The data =
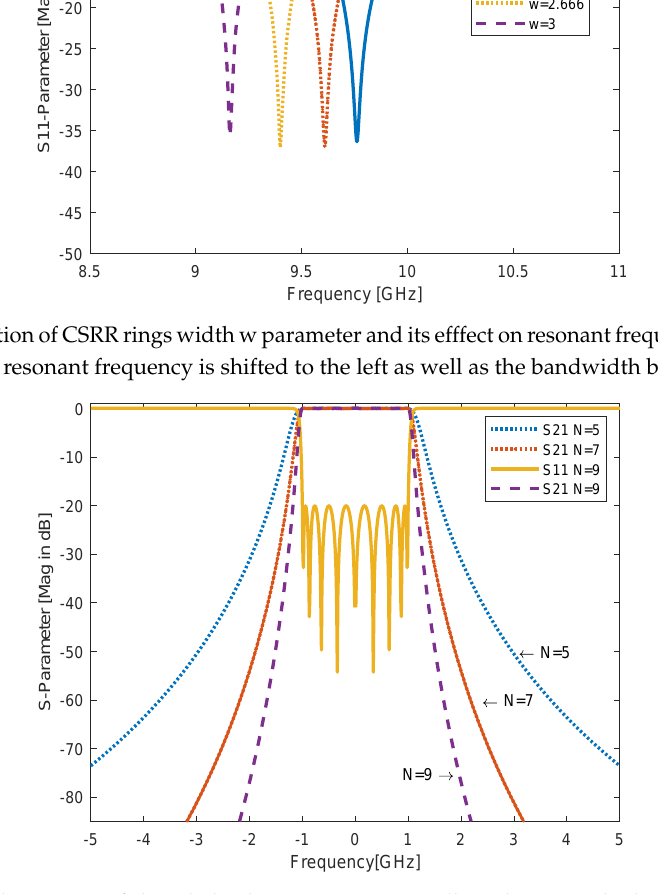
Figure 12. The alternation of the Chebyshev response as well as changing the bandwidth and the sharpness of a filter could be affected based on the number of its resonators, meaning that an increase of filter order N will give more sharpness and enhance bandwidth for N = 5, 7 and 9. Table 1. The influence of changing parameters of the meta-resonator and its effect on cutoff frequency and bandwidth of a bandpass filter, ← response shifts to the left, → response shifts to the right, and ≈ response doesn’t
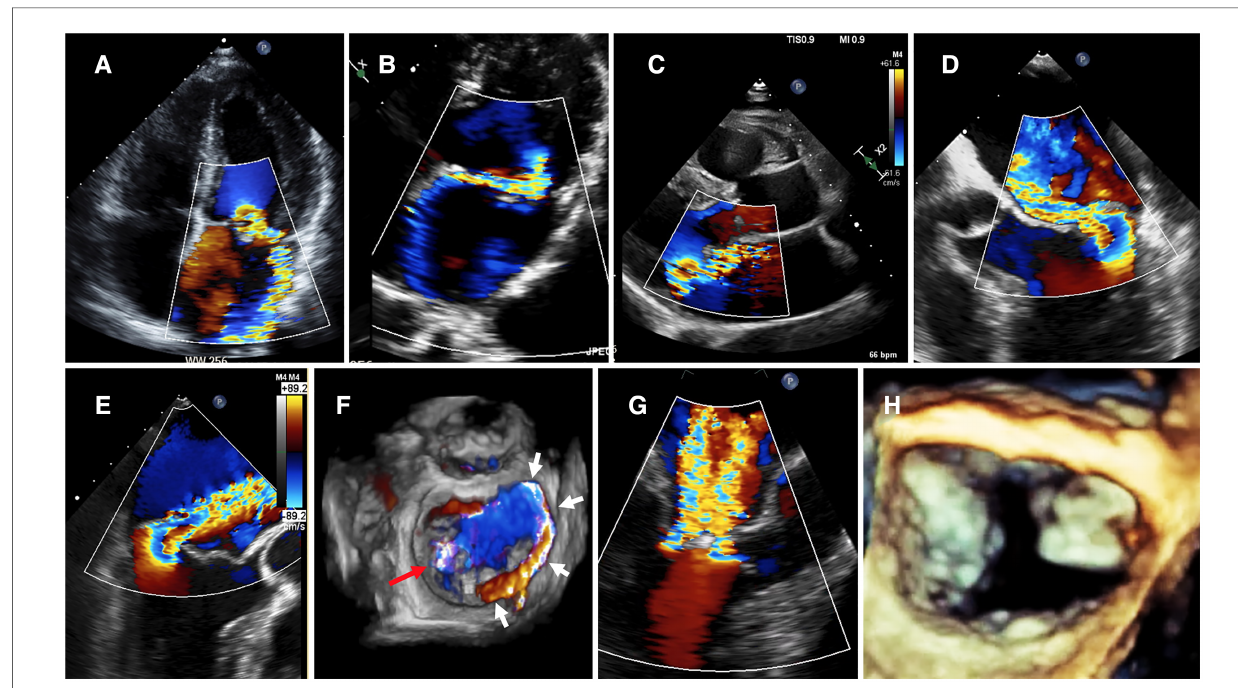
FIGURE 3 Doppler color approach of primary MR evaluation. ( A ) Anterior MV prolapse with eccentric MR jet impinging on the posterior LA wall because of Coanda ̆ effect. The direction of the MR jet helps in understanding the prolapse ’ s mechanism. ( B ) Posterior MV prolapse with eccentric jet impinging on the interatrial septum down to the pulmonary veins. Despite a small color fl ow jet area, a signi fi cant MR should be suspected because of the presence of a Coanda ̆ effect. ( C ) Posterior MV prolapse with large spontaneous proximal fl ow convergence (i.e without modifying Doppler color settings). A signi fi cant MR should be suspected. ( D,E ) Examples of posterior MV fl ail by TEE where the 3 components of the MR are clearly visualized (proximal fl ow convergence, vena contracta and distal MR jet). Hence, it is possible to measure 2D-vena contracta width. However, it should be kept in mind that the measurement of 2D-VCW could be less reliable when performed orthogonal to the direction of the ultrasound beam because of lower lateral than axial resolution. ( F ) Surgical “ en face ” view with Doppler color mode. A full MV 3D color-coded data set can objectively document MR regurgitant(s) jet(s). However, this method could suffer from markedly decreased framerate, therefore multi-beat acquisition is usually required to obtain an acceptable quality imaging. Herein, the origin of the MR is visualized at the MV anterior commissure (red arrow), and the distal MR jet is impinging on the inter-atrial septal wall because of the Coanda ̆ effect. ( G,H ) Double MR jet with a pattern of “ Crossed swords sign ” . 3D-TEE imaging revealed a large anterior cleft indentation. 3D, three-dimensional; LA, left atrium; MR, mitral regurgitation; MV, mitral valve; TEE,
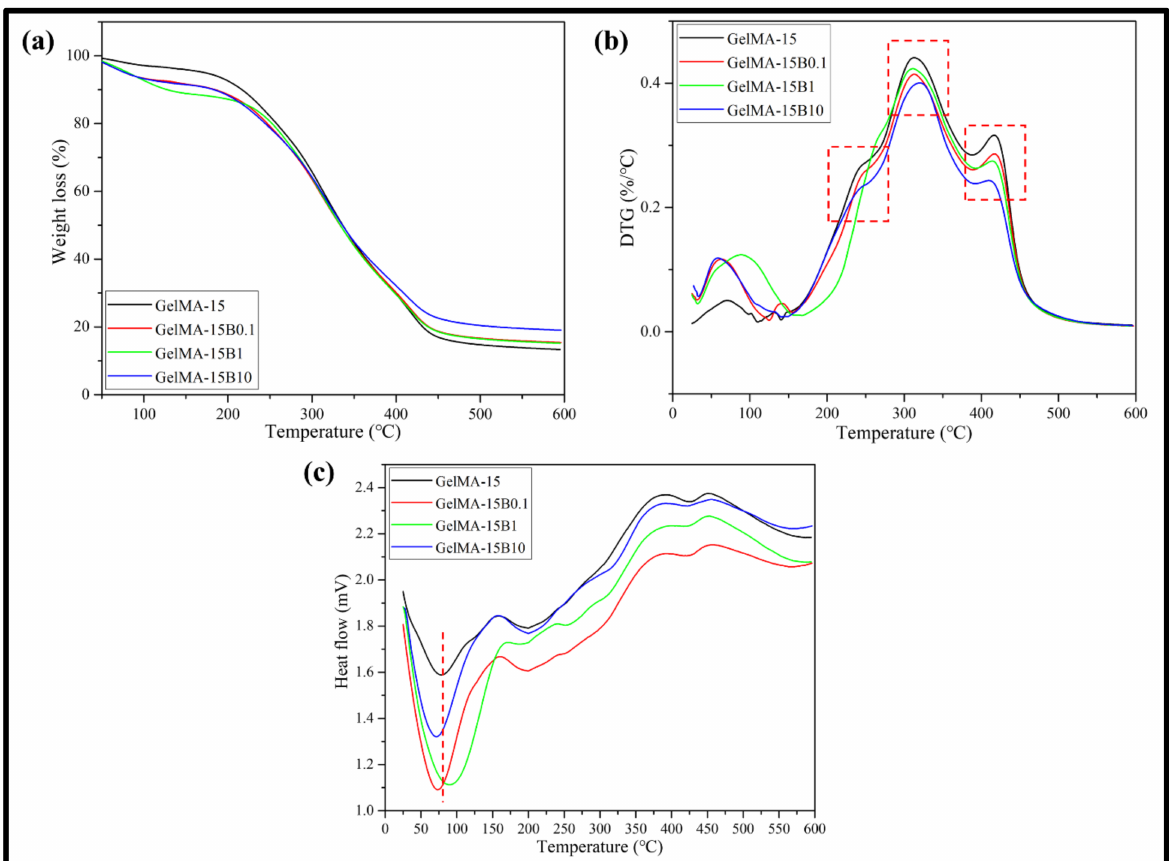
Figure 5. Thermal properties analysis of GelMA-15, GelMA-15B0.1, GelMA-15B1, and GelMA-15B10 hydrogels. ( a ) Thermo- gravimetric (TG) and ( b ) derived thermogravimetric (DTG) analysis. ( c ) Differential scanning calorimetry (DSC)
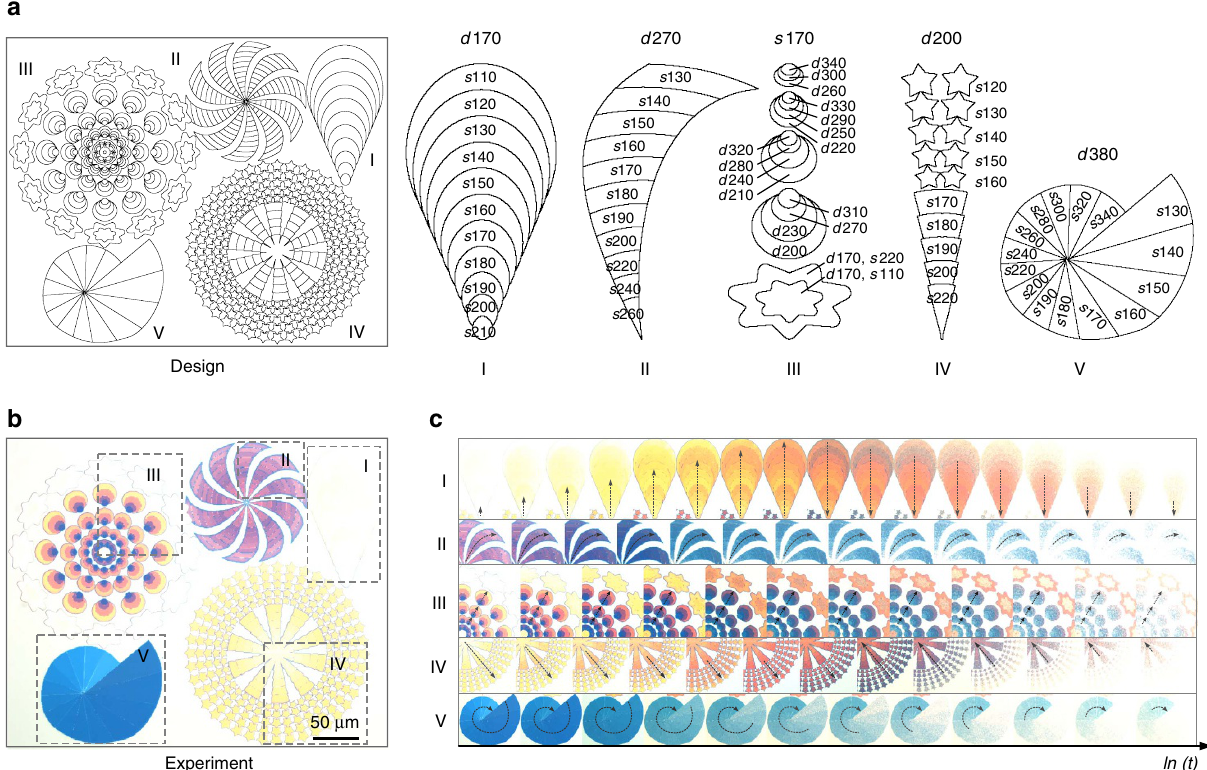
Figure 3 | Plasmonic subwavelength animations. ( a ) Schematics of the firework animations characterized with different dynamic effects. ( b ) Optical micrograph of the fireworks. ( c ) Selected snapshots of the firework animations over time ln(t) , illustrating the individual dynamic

Try it = At the line containing "Figure 5. Thermal", start reproducing exactly, and stop after the last line of the listing; include both ends, and leave the pictures out.

Task response =
Figure 5. Thermal properties analysis of GelMA-15, GelMA-15B0.1, GelMA-15B1, and GelMA-15B10 hydrogels. ( a ) Thermo- gravimetric (TG) and ( b ) derived thermogravimetric (DTG) analysis. ( c ) Differential scanning calorimetry (DSC)
Figure 3 | Plasmonic subwavelength animations. ( a ) Schematics of the firework animations characterized with different dynamic effects. ( b ) Optical micrograph of the fireworks. ( c ) Selected snapshots of the firework animations over time ln(t) , illustrating the individual dynamic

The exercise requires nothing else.